The world must provide a "robust, united and steadfast response", he said.
Since 2015 France has carried out air strikes against Islamic State (IS) militants in Syria as part of allied forces linked to the U.S.-led coalition, conducting about 5 percent of total coalition air missions.
There was no word from Putin himself, though Russian Foreign Minister Sergei Lavrov said Moscow was in contact with Washington to discuss an atmosphere which he described as alarming.
"God forbid anything adventurous will be done in Syria on the lines of the Libyan and Iraqi experience," he told a news conference, referring to Western interventions elsewhere in the region.
"Even non-significant incidents would lead to new waves of migrants to Europe and to other consequences, which neither we nor our European neighbours need," Lavrov said.
AVERTING WAR - A PRIORITY
Russian Deputy Prime Minister Arkady Dvorkovich took an apparent swipe at Trump's tweets.
"We cannot depend on what someone on the other side of the ocean takes into his head in the morning.

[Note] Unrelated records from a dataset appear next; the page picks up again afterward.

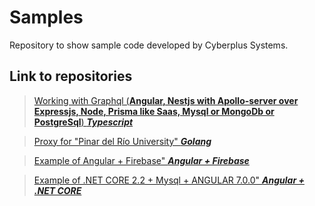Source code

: # Samples
Repository to show sample code developed by Cyberplus Systems.

## Link to repositories

> <a href="https://github.com/ysantalla/gondor" target="_blank">Working with Graphql (**Angular, Nestjs with Apollo-server over Expressjs, Node, Prisma like Saas, Mysql or MongoDb or PostgreSql**) ***Typescript***</a> 

> <a href="https://github.com/lamg/pmproxy" target="_blank">Proxy for "Pinar del Río University" ***Golang***</a> 

> <a href="https://github.com/ysantalla/erp-emp" target="_blank">Example of Angular + Firebase" ***Angular + Firebase***</a> 

> <a href="https://github.com/ysantalla/angularWebAPI" target="_blank">Example of .NET CORE 2.2 + Mysql + ANGULAR 7.0.0" ***Angular + .NET CORE***</a>
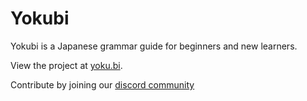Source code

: # Yokubi 

Yokubi is a Japanese grammar guide for beginners and new learners.

View the project at [yoku.bi](https://yoku.bi).

Contribute by joining our [discord community](https://discord.gg/KZj4dVFDzu)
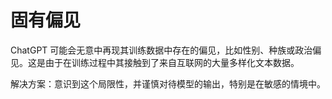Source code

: 



# 固有偏见



ChatGPT 可能会无意中再现其训练数据中存在的偏见，比如性别、种族或政治偏见。这是由于在训练过程中其接触到了来自互联网的大量多样化文本数据。

解决方案：意识到这个局限性，并谨慎对待模型的输出，特别是在敏感的情境中。
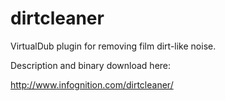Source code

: # dirtcleaner
VirtualDub plugin for removing film dirt-like noise.

Description and binary download here:

http://www.infognition.com/dirtcleaner/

We cannot take such risks," he said at a forum.
Vassily Nebenzia, Moscow's U.N. ambassador said he "cannot exclude" war between the United States and Russia. "The immediate priority is to avert the danger of war," he told reporters. "We hope there will be no point of no return."
Sheikh Naim Qassem, deputy leader of the Iranian-backed Hezbollah movement, told Lebanese daily al-Joumhouria: "The conditions do not point to a total war happening ... unless Trump and (Israeli leader Benjamin) Netanyahu completely lose their minds."
U.S. allies have offered strong words of support for Washington but no clear military plans have yet emerged.
British Prime Minister Theresa May won backing from her senior ministers on Thursday to take unspecified action with the United States and France to deter further use of chemical weapons by Syria.
Some national leaders appeared anxious to avert a U.S.-Russian showdown.
Apart from Macron's phone conversation with Putin, NATO members Germany and the Netherlands have said they will not take part in any military action.
Tayyip Erdogan, president of Syria's neighbour Turkey which is also in NATO, said on Friday he had spoken by phone with Trump and Putin and told both that increasing tension in the region was not right.
A first team of experts from global watchdog, the Organisation for the Prohibition of Chemical Weapons, has arrived in Syria, U.N. Secretary-General Antonio Guterres said. They are expected to start their investigations into the Douma incident on Saturday, the Netherlands-based agency said.
In Geneva, U.N. war crimes investigators condemned on Friday the suspected use of chemical weapons in Douma and called for evidence to be preserved with a view to future prosecutions.
ASSAD TIGHTENS GRIP
Trump himself appeared on Thursday to cast doubt on at least the timing of any U.S.-led military action, tweeting: "Never said when an attack on Syria would take place. Could be very soon or not so soon at all!"
He met his national security team later in the day and "no final decision has been made", the White House said in a statement.
"We are continuing to assess intelligence and are engaged in conversations with our partners and allies," it said.
Global stock markets have had a whipsaw week, largely fuelled by Trump's tendency to change his mind over top policy issues.
The capture of Douma has clinched a major victory for Assad, crushing what was once a centre of the insurgency near Damascus, and underlines his unassailable position in the war.
Assad, who is supported by Iranian-back fighters as well as the Russian air force, has cemented his control over most of the western, more heavily populated, part of the country. Rebels and jihadist insurgents are largely contained to two areas on Syria's northern and southern borders.